Nous le constatons enfin dans l’ampleur et la détermination de tous les Indignés de la Terre qui réclament haut et fort la fin du Système justement.

Dérive totalitaire
Or nous observons une fois de plus que, poussé dans ses derniers retranchements, le Système révèle sa vraie nature, qui est totalitaire. Déjà, aux Etats-Unis, matrice du Système, le masque de vertu se craquèle sous la pression du peuple, et la dérive totalitaire pointe son nez face au mouvement Occupy Wall Street.  Une nouvelle loi vient d’ailleurs d’être votée qui autorise aujourd’hui l’armée US à détenir désormais sans procès toute personne soupçonnée de représenter une menace pour les Etats-Unis. Sans parler d’une offensive législative en préparation aux Etats-Unis qui fournira des outils permettant la censure et la fermeture de sites, Internet étant de plus en plus perçu par le Système, à juste titre d’ailleurs, comme une menace (on s’active sur le sujet en France aussi).
Dans la phase ultime d’effondrement du Système, dont le coup d’envoi sera dans doute donné par l’effondrement des Etats-Unis eux-mêmes (>>), la dérive totalitaire sera, à n’en pas douter, l’un des principaux défis auxquels les peuples devront faire face.

2012, année de la tension maximum
Sans présager de ce qu’il adviendra en 2012, on constatera simplement ceci :
- L’an prochain, une série de présidentielles cruciales pour le Système (USA, France, Chine, Russie notamment) viendra ajouter au désordre grandissant son lot de
tiraillements, de magouilles et de pression supplémentaires.
-L’an prochain, le grand chambardement en cours au Moyen-Orient continuera à délivrer son lot de secousses avec, peut-être, une émancipation définitive de l’Egypte du carcan américaniste et, il faut l’espérer, l’échec de la tentative de déstabilisation de la Syrie.
- L’an prochain, la crise de la dette (dette US (ici dans le détail) et mondiale (ici seulement la dette publique), mère de toutes les crises, devrait entrer dans sa phase explosive.
- En résumé, toutes les crises qui écartèlent aujourd’hui le Système dans un grand mouvement centrifuge ne feront que se péjorer, s’amplifier, se multiplier. Aucun mécanisme n’est en effet en mesure de les résorber, ou même de les contenir, puisque c’est précisément le Système et sa gouvernance américano-occidentale qui en sont à la fois la cause et le combustible.
Partant, on ne peut être certain que d’une chose : 2012 verra la grande crise générale du Système s’amplifier et s’amplifier encore.
Reste à savoir jusqu’où le Système pourra supporter la tension avant
l’impasse salvatrice qui grippera peut-être définitivement la machine, offrant enfin l’opportunité d’un nouveau départ.
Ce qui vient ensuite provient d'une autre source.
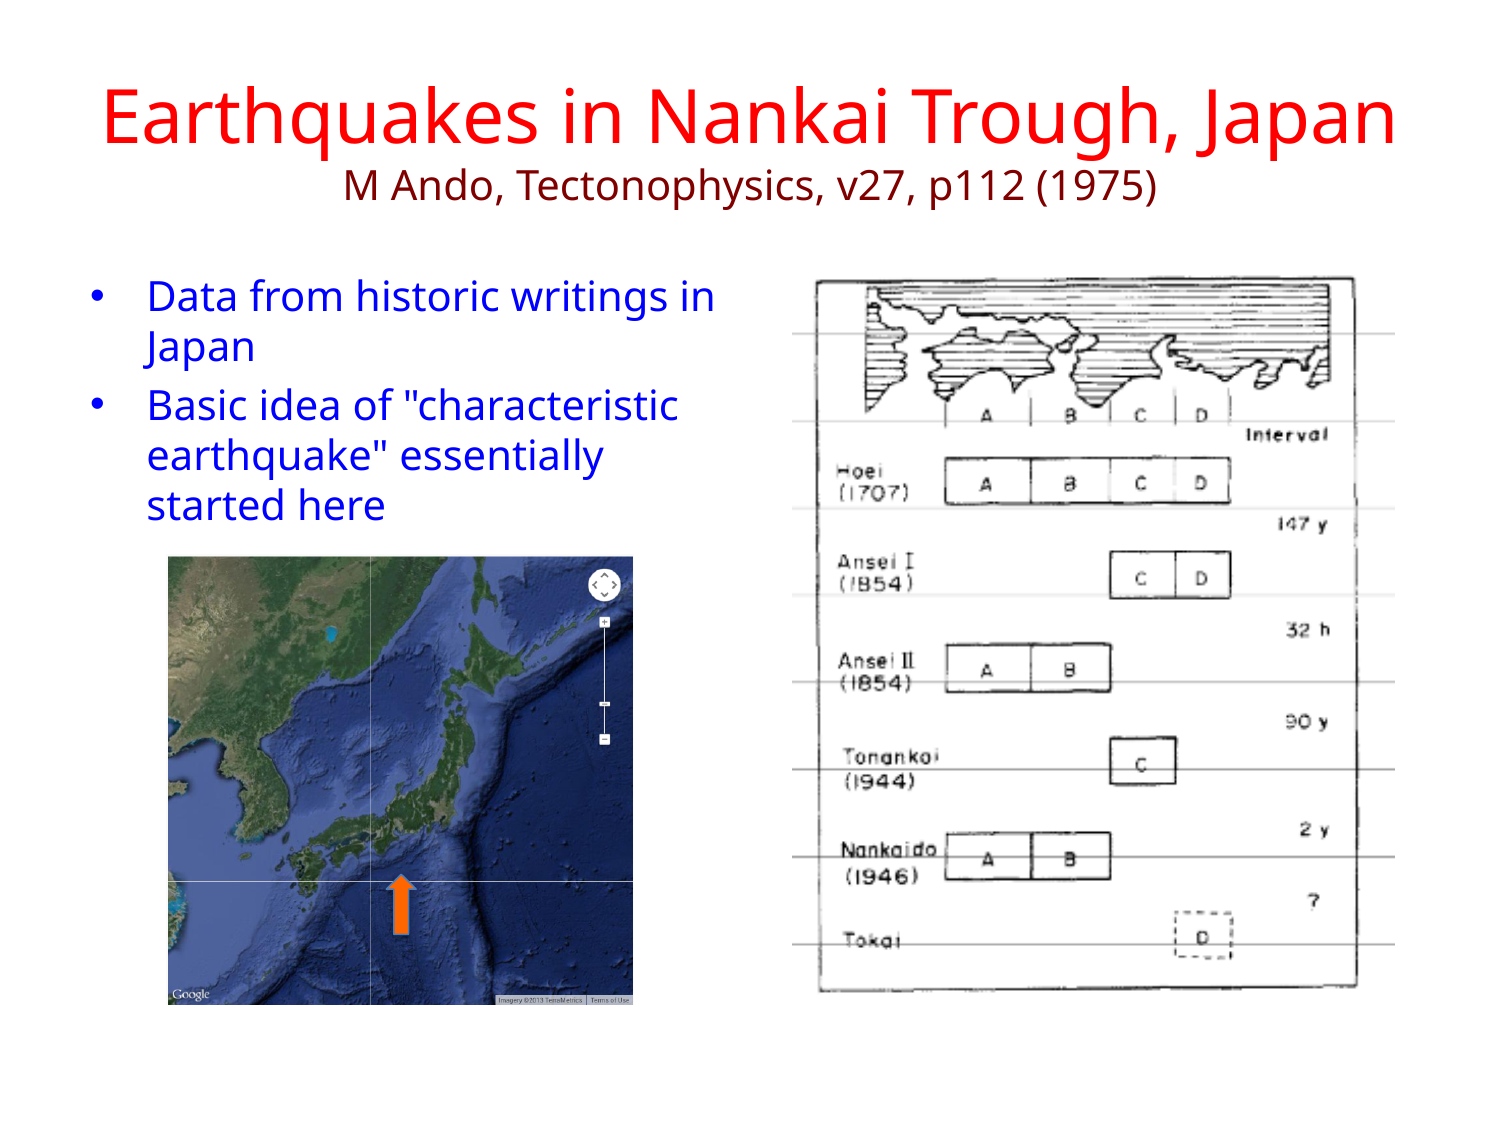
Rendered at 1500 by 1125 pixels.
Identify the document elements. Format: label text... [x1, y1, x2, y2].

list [762, 262, 1426, 1006]
title Earthquakes in Nankai Trough, Japan M Ando, Tectonophysics, v27, p112 (1975) [75, 45, 1425, 233]
list Data from historic writings in Japan Basic idea of "characteristic earthquake" essentially started here [75, 262, 738, 1005]
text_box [166, 554, 634, 1006]
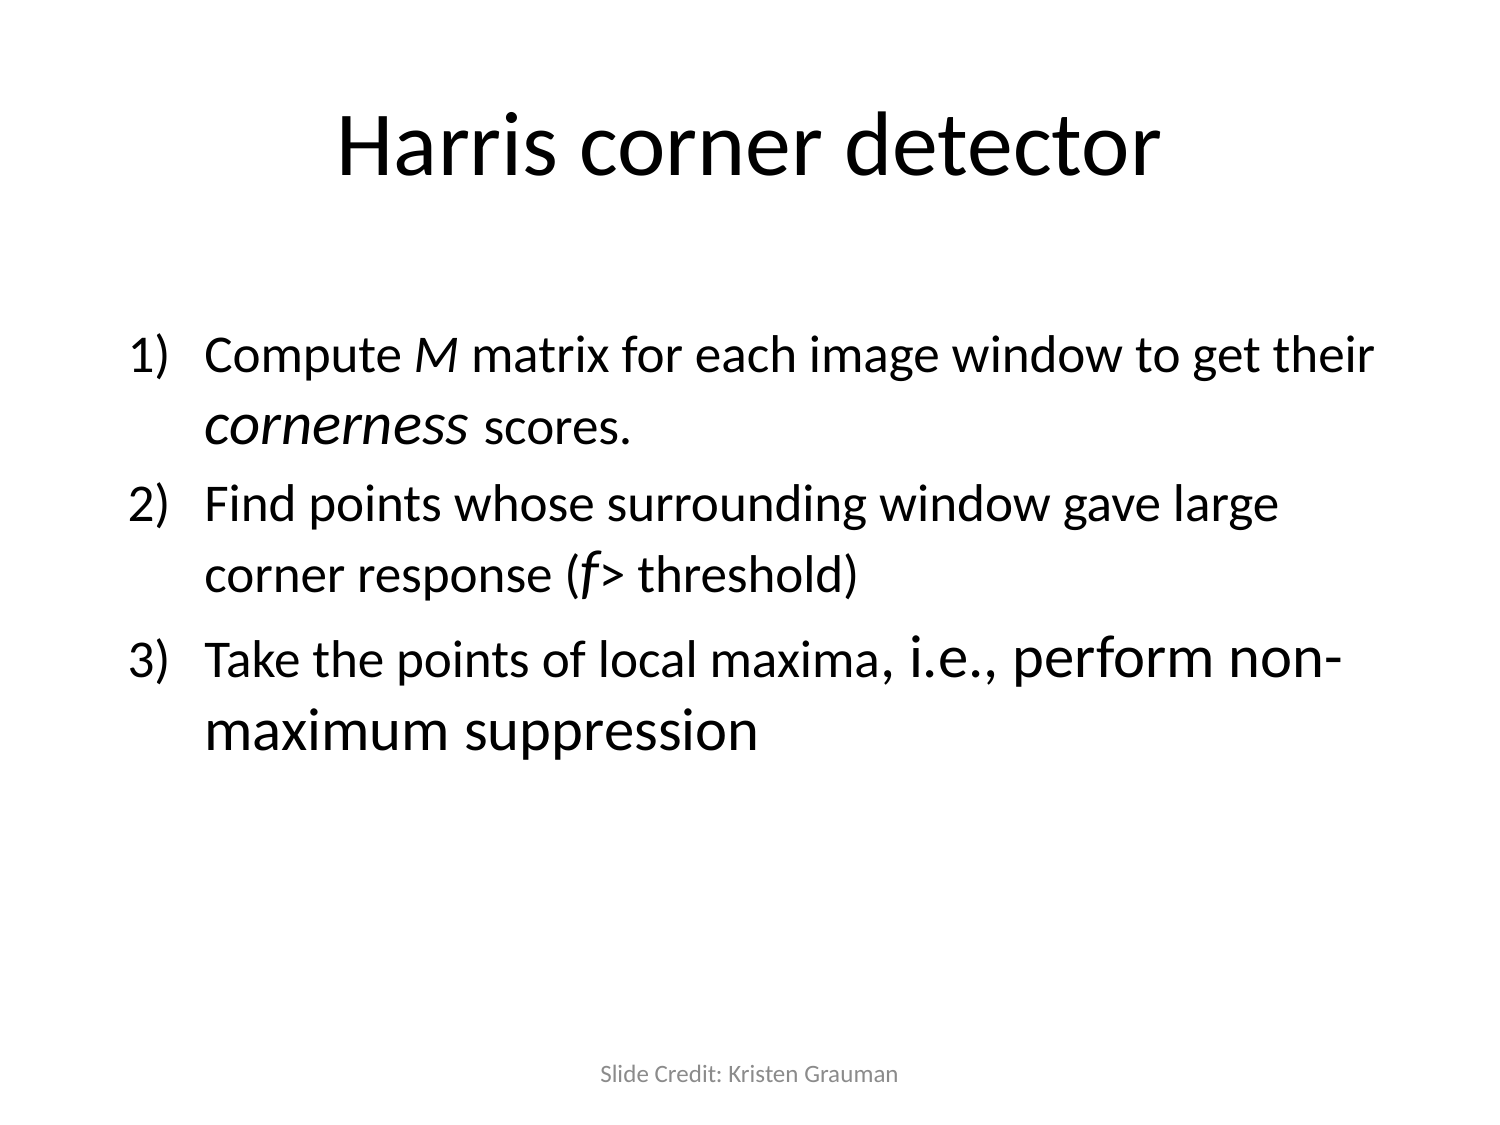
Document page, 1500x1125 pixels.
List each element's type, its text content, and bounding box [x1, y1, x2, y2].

footer Slide Credit: Kristen Grauman [512, 1042, 988, 1103]
title Harris corner detector [75, 45, 1425, 233]
list Compute M matrix for each image window to get their cornerness scores. Find points whose surrounding window gave large corner response (f> threshold) Take the points of local maxima, i.e., perform non-maximum suppression [112, 312, 1433, 773]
Rendez-vous donc l’an prochain pour de nouvelles aventures en cette époque épique et quelque peu opaque, et dans l’intervalle, entrefilets vous souhaite de chaleureuses fêtes de fin d’année.

(1) Dans l'essai intitulé L'Islam, l'Occident et l'avenir, Toynbee observe que «la civilisation occidentale ne vise à rien moins qu'à l'incorporation de toute l'humanité en une grande société unique, et au contrôle de tout ce que, sur terre, sur mer et dans l'air, l'humanité peut exploiter grâce à la technique occidentale moderne ». Il relève aussi que «la rencontre contemporaine entre l'Islam et l'Occident (…) ne constitue qu'un incident dans une entreprise de l'homme occidental pour “occidentaliser” le monde.»